ARLINGTON, Va.—Today, the Institute for Justice (IJ), a public interest law firm, sent a letter to the city of Somerville, New Jersey, demanding officials stop using their home business and zoning laws to prevent a home baker from selling her homemade cookies. 

Maria Winter recently decided she wanted to transform her passion for baking into a livelihood by selling homemade sweets out of her home. She proactively reached out to the city for permission to open her business and paid the $25 for a home business zoning permit. 

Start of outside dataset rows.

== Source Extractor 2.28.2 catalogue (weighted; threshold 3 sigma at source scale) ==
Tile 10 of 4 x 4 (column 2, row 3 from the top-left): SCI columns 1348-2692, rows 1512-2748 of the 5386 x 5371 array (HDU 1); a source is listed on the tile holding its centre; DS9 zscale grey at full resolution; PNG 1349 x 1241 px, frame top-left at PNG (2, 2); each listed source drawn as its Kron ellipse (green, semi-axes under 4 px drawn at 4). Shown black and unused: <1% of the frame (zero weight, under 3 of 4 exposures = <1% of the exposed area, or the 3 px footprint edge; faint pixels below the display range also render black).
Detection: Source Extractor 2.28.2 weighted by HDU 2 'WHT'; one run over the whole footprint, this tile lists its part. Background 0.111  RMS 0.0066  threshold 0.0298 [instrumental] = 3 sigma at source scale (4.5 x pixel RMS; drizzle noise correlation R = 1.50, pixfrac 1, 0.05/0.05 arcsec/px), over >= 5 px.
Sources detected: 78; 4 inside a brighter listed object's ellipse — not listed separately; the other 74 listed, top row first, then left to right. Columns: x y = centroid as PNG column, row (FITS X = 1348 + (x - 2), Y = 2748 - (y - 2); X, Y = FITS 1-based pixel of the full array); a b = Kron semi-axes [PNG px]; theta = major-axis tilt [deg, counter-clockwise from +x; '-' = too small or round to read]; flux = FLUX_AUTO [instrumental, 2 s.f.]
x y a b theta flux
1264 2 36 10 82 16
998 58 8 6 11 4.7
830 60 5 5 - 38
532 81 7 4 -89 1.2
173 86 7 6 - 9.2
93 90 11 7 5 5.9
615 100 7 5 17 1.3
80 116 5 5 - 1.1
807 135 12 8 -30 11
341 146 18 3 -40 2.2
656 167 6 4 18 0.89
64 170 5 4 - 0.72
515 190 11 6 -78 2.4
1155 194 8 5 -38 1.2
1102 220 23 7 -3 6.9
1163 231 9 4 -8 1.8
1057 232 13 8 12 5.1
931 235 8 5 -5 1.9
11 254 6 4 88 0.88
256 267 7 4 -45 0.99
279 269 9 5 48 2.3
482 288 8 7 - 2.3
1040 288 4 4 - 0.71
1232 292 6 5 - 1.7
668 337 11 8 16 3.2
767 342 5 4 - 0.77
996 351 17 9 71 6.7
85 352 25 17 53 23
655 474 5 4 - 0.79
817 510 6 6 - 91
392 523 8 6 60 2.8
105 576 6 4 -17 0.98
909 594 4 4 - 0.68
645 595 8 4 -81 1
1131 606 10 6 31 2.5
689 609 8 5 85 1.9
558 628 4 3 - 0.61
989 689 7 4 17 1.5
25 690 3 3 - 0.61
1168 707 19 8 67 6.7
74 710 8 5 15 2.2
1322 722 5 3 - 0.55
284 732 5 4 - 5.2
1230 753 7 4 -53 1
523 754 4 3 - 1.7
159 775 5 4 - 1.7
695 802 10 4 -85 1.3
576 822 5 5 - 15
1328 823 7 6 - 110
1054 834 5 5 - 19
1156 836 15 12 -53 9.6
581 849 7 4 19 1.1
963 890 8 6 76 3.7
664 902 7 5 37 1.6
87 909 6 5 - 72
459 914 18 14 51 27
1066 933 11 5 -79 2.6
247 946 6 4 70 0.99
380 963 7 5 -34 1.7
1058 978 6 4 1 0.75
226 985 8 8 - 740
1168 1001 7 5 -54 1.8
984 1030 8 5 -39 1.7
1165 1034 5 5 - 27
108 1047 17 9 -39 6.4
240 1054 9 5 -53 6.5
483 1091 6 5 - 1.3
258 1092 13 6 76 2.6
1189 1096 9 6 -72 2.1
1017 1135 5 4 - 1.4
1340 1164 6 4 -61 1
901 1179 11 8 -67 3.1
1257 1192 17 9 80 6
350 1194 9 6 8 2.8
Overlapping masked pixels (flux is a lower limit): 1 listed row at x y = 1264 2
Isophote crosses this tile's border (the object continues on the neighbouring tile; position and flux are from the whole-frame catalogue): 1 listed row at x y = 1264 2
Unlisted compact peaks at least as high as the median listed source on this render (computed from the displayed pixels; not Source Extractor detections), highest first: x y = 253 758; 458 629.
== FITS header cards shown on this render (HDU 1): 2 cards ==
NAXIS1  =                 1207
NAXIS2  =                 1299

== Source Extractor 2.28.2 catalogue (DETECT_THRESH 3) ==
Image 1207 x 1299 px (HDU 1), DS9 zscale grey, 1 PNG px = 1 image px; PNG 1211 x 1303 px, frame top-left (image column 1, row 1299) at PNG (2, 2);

Unfortunately, even though Maria did everything right on her end, Somerville denied her request. Instead, city officials told Maria she would need a full zoning hearing and would need to fork over thousands of dollars, just to get the ball rolling. Among the requirements, Maria must:  

  • Pay a $1,000 application fee, 
  • Pay a $4,000 escrow deposit to the city, 
  • Publish a notice in the Courier News that she is applying for a home business, and 
  • Notify all neighbors within 200 feet of her property that there will be a public hearing about her application.  

“I’ve tried doing everything the right way, but Somerville’s rules have made it impossible,” Maria said. “I’m not looking to build a commercial kitchen or start a restaurant. I simply want to sell baked goods I make in my own, personal kitchen.” 

Late last year, New Jersey became the last state to allow individuals to make a living by selling homemade baked goods out of their home. The victory came after years of litigation by IJ challenging the Garden State’s baked goods ban. Unfortunately, local municipalities such as Somerville still have overly restrictive laws in place that make it prohibitively difficult for home bakers to sell their goods. 

“There is absolutely no reason somebody should have to pay thousands of dollars just to ask for permission to sell baked goods to their community,” said IJ Attorney Rob Peccola. “Somerville’s requirements are out of step with New Jersey state law and serve no rational purpose. They simply keep people like Maria from earning an honest living doing something that is common and legal across the state.” 

IJ has challenged similar cottage food laws throughout the country, including successfully ending Wisconsin’s ban on selling home-baked goods and Minnesota’s restrictions on the right to sell home-baked and home-canned goods. IJ has also fought against restrictions on other at-home businesses, such as the ordinance in Lakeway, Texas, that is threatening to put an at-home day care provider out of business because of complaints from a former mayor that he can see toys in her yard from the local golf course.